=== Brief ===
Rewrite the lines below with "document elements" changed to "layout elements" and everything else left as it is.

=== Material for the task ===

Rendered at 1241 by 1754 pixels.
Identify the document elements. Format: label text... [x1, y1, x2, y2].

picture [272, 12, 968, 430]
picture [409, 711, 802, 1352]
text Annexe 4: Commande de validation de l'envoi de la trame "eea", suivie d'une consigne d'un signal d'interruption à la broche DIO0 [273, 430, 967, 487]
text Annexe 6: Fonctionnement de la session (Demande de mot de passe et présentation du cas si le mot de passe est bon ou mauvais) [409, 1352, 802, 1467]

=== Answer to the problem ===
Rendered at 1241 by 1754 pixels.
Identify the layout elements. Format: label text... [x1, y1, x2, y2].

picture [272, 12, 968, 430]
picture [409, 711, 802, 1352]
text Annexe 4: Commande de validation de l'envoi de la trame "eea", suivie d'une consigne d'un signal d'interruption à la broche DIO0 [273, 430, 967, 487]
text Annexe 6: Fonctionnement de la session (Demande de mot de passe et présentation du cas si le mot de passe est bon ou mauvais) [409, 1352, 802, 1467]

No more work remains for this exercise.